With a new year quickly approaching, it’s time to buckle down and build a budget that will keep your business on track financially. Budgeting can be a complex task, especially as your business grows and demands increase. For those new to business budgeting, here are a few pointers to help you navigate the responsibility.
An important element of a budget that needs to be planned is the projected expenses. What money will be required to help your business run successfully? This includes operating expenses, travel costs, and employee compensation – just to name a few. You’ll then want to consider any costs associated with updating equipment or purchasing new supplies. If your business will need a new computer in the near future, plan for the purchase well in advance to allow enough time to save for it and lock down a deal within a predetermined price range.
In some instances, it may be easy to designate a specific dollar amount to expense categories, but for others it may feel like a wild guess. When unsure, look back at what has been spent in previous years and give the budget a range within that ballpark. When in doubt, estimate high. It’s better to come in under budget than over.
Plan for Price Increases
Price increases are a fact of life, thanks to inflation. The economics behind it are complex, but what you need to know is that there is a natural progression to rising costs. Year to year there is not a major jump in the cost of living, but it is an upward trend as the prices of products and services increase. Are your products and services due for a price increase? A lot goes into evaluating this, but here are a few key things to consider:
Is it now costing more money to create your product or provide services?
Have improvements been made to the product/service provided that make it higher in value?
Are competitors offering a similar product/service at a higher price?

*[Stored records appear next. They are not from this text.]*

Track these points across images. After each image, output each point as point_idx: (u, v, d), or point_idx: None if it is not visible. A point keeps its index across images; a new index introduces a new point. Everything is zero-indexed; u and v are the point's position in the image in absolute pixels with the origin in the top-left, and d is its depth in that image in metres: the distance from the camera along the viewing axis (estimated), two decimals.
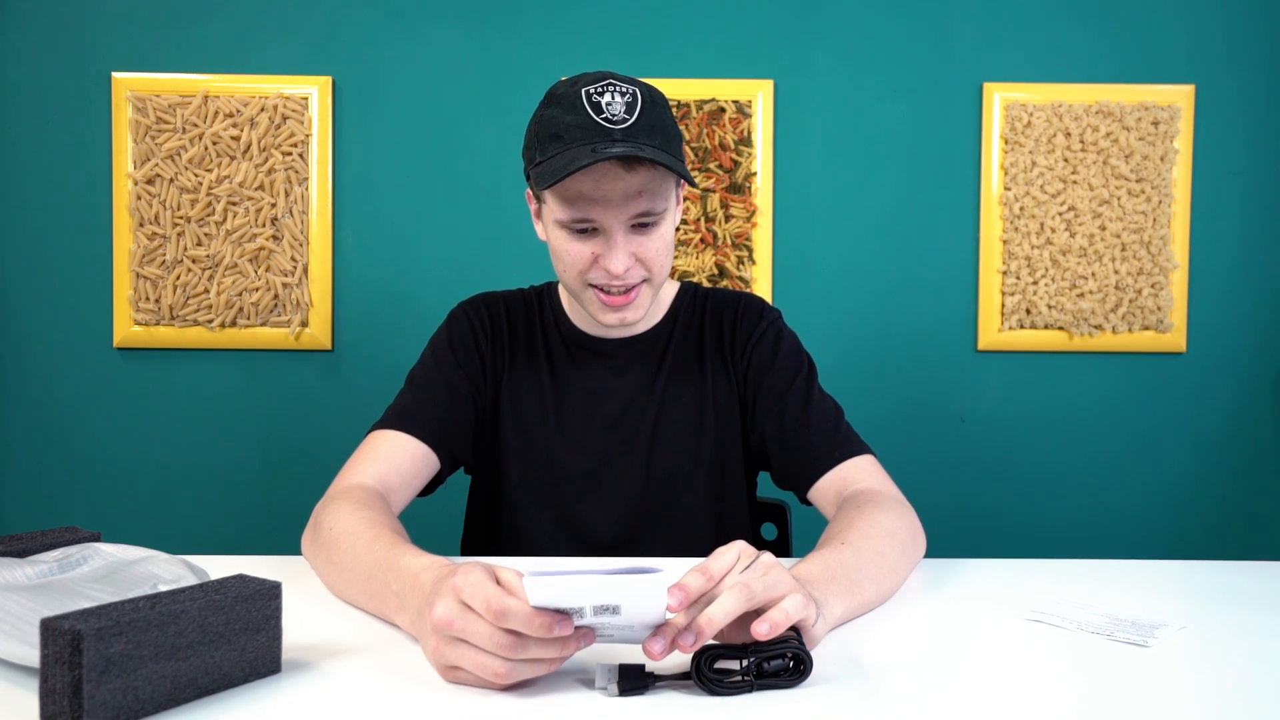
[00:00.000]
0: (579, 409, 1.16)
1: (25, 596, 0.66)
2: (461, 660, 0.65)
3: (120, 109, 2.05)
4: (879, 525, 0.92)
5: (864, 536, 0.89)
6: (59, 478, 2.10)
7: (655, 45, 2.11)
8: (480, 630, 0.63)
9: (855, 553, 0.85)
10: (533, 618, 0.62)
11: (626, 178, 0.98)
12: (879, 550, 0.88)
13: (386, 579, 0.79)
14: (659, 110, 1.01)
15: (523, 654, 0.63)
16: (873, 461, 1.09)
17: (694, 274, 2.11)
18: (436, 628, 0.65)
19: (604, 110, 0.97)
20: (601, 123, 0.97)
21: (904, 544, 0.93)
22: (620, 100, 0.98)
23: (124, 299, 2.06)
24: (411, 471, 1.07)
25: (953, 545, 2.12)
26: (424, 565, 0.76)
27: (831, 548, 0.86)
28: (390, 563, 0.79)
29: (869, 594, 0.84)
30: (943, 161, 2.13)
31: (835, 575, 0.80)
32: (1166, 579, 0.99)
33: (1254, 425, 2.16)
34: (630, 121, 0.97)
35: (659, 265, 1.06)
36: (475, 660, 0.64)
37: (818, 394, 1.15)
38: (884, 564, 0.88)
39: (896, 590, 0.91)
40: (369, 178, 2.10)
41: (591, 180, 0.98)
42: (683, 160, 1.04)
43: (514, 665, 0.64)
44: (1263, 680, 0.70)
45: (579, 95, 0.99)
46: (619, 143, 0.96)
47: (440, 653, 0.66)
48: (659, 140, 0.99)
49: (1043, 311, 2.11)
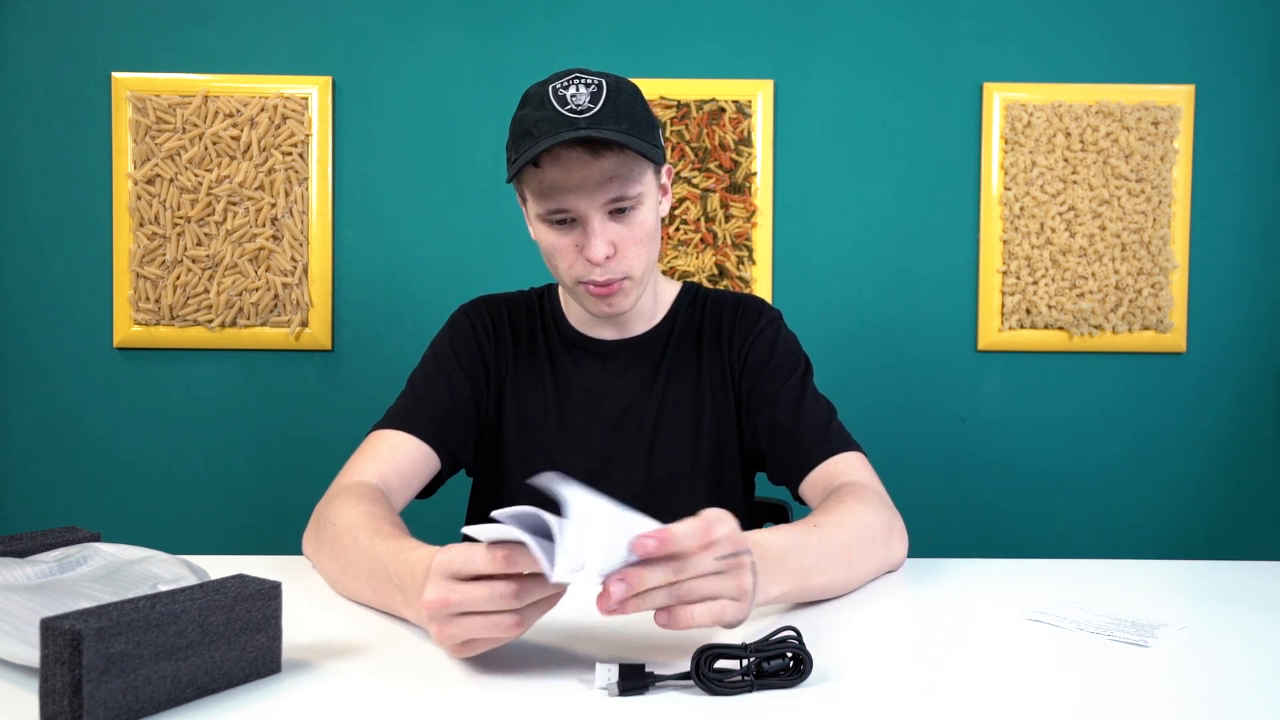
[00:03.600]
0: (580, 410, 1.17)
1: (25, 596, 0.66)
2: (469, 631, 0.66)
3: (120, 109, 2.05)
4: (855, 516, 0.93)
5: (836, 524, 0.90)
6: (59, 478, 2.10)
7: (655, 45, 2.11)
8: (477, 594, 0.65)
9: (821, 539, 0.86)
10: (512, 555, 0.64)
11: (595, 163, 0.99)
12: (845, 543, 0.89)
13: (389, 573, 0.79)
14: (625, 97, 1.02)
15: (525, 599, 0.65)
16: (862, 459, 1.09)
17: (694, 274, 2.11)
18: (432, 611, 0.66)
19: (569, 102, 0.99)
20: (566, 114, 0.98)
21: (874, 539, 0.94)
22: (585, 91, 1.00)
23: (124, 299, 2.06)
24: (412, 471, 1.08)
25: (953, 545, 2.12)
26: (422, 556, 0.76)
27: (803, 528, 0.86)
28: (391, 556, 0.80)
29: (816, 583, 0.85)
30: (943, 161, 2.13)
31: (790, 558, 0.81)
32: (1166, 579, 0.99)
33: (1254, 425, 2.16)
34: (595, 109, 0.99)
35: (637, 254, 1.05)
36: (482, 624, 0.66)
37: (811, 392, 1.15)
38: (845, 556, 0.89)
39: (854, 585, 0.92)
40: (369, 178, 2.10)
41: (560, 169, 0.99)
42: (657, 145, 1.04)
43: (521, 613, 0.66)
44: (1263, 680, 0.70)
45: (546, 92, 1.00)
46: (583, 130, 0.97)
47: (445, 634, 0.67)
48: (625, 125, 0.99)
49: (1043, 311, 2.11)
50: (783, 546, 0.81)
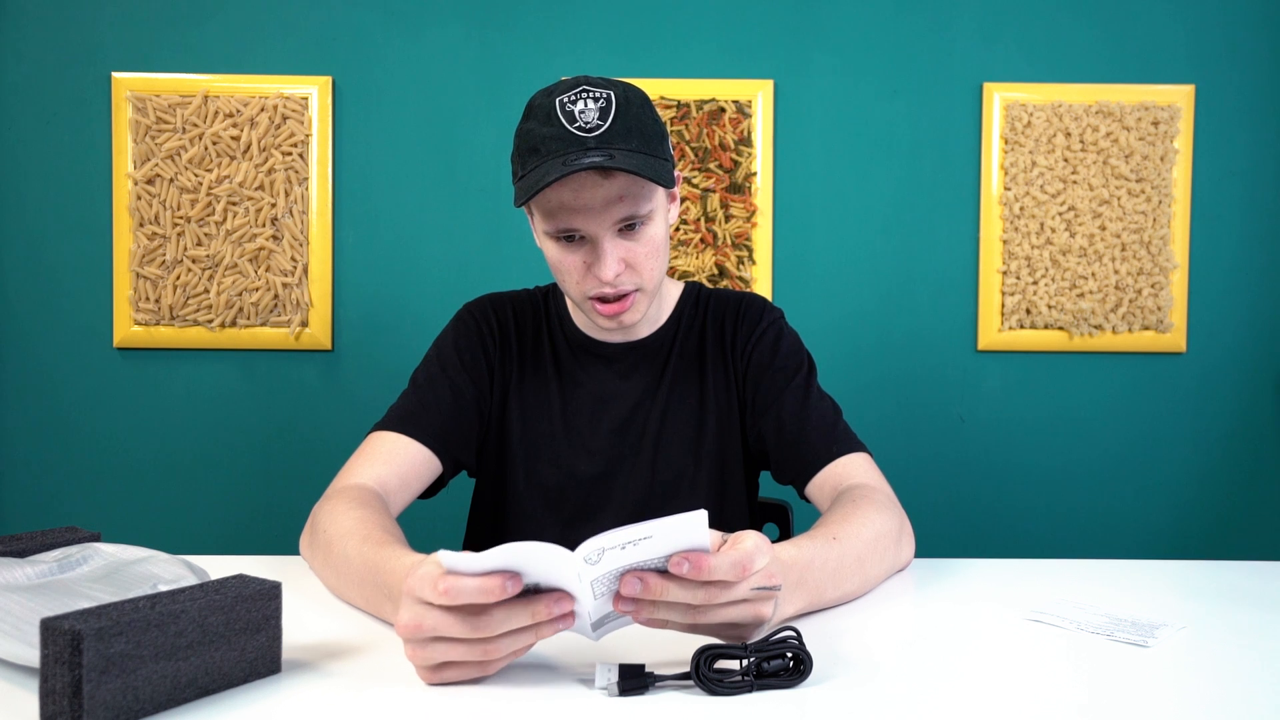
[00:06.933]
0: (586, 413, 1.16)
1: (25, 596, 0.66)
2: (442, 655, 0.65)
3: (120, 109, 2.05)
4: (870, 526, 0.93)
5: (854, 535, 0.90)
6: (59, 478, 2.10)
7: (655, 45, 2.11)
8: (445, 621, 0.63)
9: (840, 553, 0.86)
10: (482, 585, 0.62)
11: (605, 185, 0.97)
12: (861, 555, 0.89)
13: (379, 581, 0.79)
14: (635, 110, 0.99)
15: (495, 628, 0.63)
16: (868, 460, 1.09)
17: (694, 274, 2.10)
18: (405, 635, 0.64)
19: (577, 119, 0.96)
20: (575, 132, 0.95)
21: (887, 548, 0.94)
22: (594, 106, 0.97)
23: (124, 299, 2.06)
24: (412, 474, 1.07)
25: (953, 545, 2.12)
26: (409, 565, 0.75)
27: (824, 542, 0.86)
28: (380, 563, 0.80)
29: (829, 596, 0.86)
30: (943, 161, 2.13)
31: (809, 575, 0.81)
32: (1166, 579, 0.99)
33: (1254, 425, 2.16)
34: (604, 127, 0.96)
35: (649, 268, 1.04)
36: (453, 653, 0.64)
37: (816, 392, 1.15)
38: (860, 568, 0.89)
39: (865, 592, 0.92)
40: (369, 178, 2.10)
41: (570, 190, 0.97)
42: (666, 158, 1.02)
43: (492, 644, 0.64)
44: (1263, 680, 0.70)
45: (553, 105, 0.97)
46: (592, 150, 0.95)
47: (417, 657, 0.65)
48: (635, 143, 0.97)
49: (1043, 311, 2.11)
50: (804, 564, 0.81)
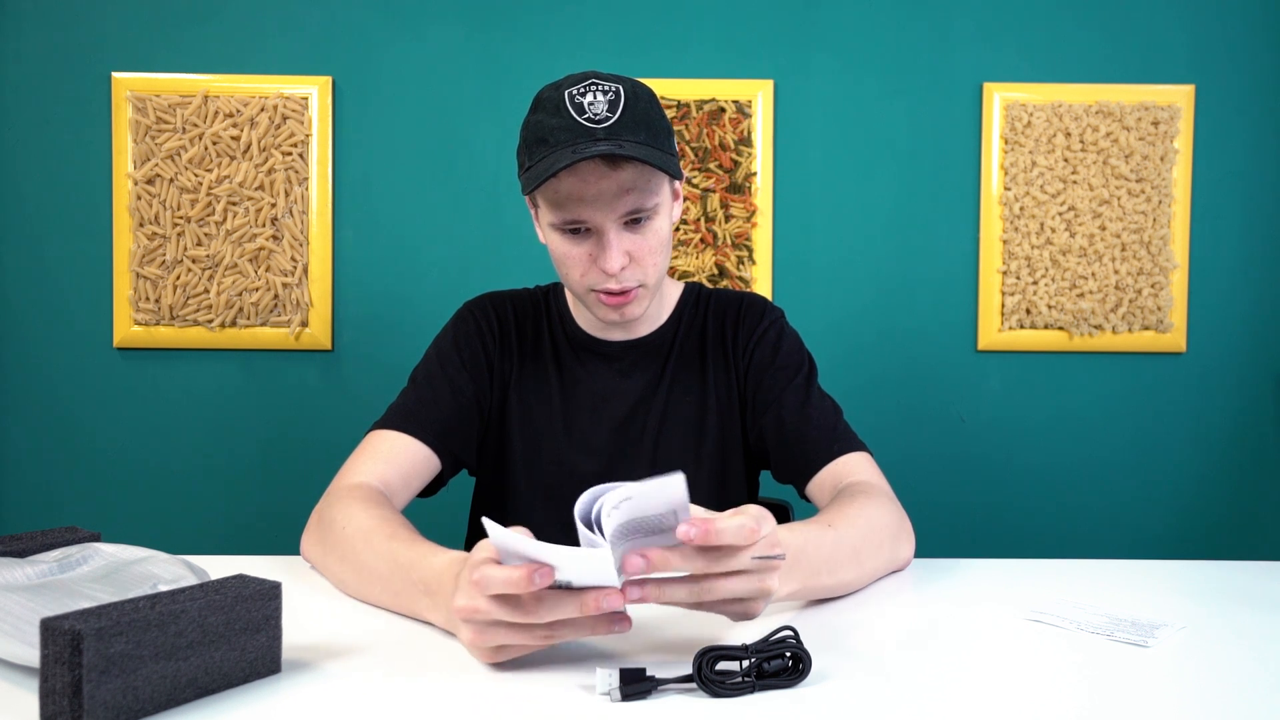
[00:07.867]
0: (586, 412, 1.16)
1: (25, 596, 0.66)
2: (500, 639, 0.68)
3: (120, 109, 2.05)
4: (866, 517, 0.93)
5: (849, 524, 0.90)
6: (59, 478, 2.10)
7: (655, 45, 2.11)
8: (496, 607, 0.66)
9: (835, 539, 0.87)
10: (509, 576, 0.64)
11: (613, 175, 0.97)
12: (856, 544, 0.89)
13: (413, 578, 0.80)
14: (643, 105, 1.00)
15: (543, 616, 0.66)
16: (869, 459, 1.10)
17: (694, 274, 2.10)
18: (463, 618, 0.68)
19: (586, 110, 0.97)
20: (584, 123, 0.97)
21: (884, 541, 0.94)
22: (603, 99, 0.98)
23: (124, 299, 2.06)
24: (412, 473, 1.08)
25: (953, 545, 2.12)
26: (448, 561, 0.78)
27: (818, 527, 0.87)
28: (415, 560, 0.81)
29: (825, 583, 0.86)
30: (943, 161, 2.13)
31: (804, 557, 0.81)
32: (1166, 579, 0.99)
33: (1254, 425, 2.16)
34: (613, 119, 0.97)
35: (653, 263, 1.05)
36: (510, 636, 0.68)
37: (817, 392, 1.15)
38: (856, 557, 0.89)
39: (861, 585, 0.92)
40: (369, 178, 2.10)
41: (578, 180, 0.98)
42: (673, 153, 1.04)
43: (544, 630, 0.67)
44: (1263, 680, 0.70)
45: (562, 98, 0.99)
46: (601, 141, 0.96)
47: (477, 641, 0.68)
48: (643, 135, 0.98)
49: (1043, 311, 2.11)
50: (799, 545, 0.81)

If you are considering making pricing adjustments, be sure to explore how the change will impact your budget moving forward.
Consider Hiring Staff
It can be challenging to divvy up responsibility, but there is value in sharing the workload or getting help with time-consuming tasks. Whether another full-time or part-time employee is needed, you will want to factor those expenses into the budget before the hiring process starts. While the monetary value is always an area of focus when considering additional help, never forget that time is extremely valuable. Perhaps you are finding that you no longer have the bandwidth to focus on the aspects of your business that you enjoy most. Or maybe you realize that another individual’s strengths in a given area could push your business to the next level. Regardless, hiring staff is important and can end up meaning a big change for your budget. As you plan, consider details such as: hourly versus salary pay, employee insurance and benefits, and the level of experience and talent a new position may require.
Leave Some Extra Room in Your Budget
Many small business owners know that there is always some element of unpredictability in running a business. Surprises may lurk in the year ahead – some good and others not-so-good, but when technology fails or last-minute setbacks happen, you can be prepared. Leaving some extra room in your budget for these surprises will make it easier to manage them with more financial confidence and avoid having your budget completely thrown off track. An emergency fund is another great way to be proactive to provide your business with some added cushion for extra expenses.
As you build the budget for your business, remember to look at it as a tool for guidance to promote profitability and financial stability. Use the budget to set realistic business expectations, but leave room for some flexibility – especially if you are less familiar with the process. Lastly, don’t forget to budget for savings. When you make it a priority to set funds aside for long-term growth, your business will be positioned for greater advancement in the long run.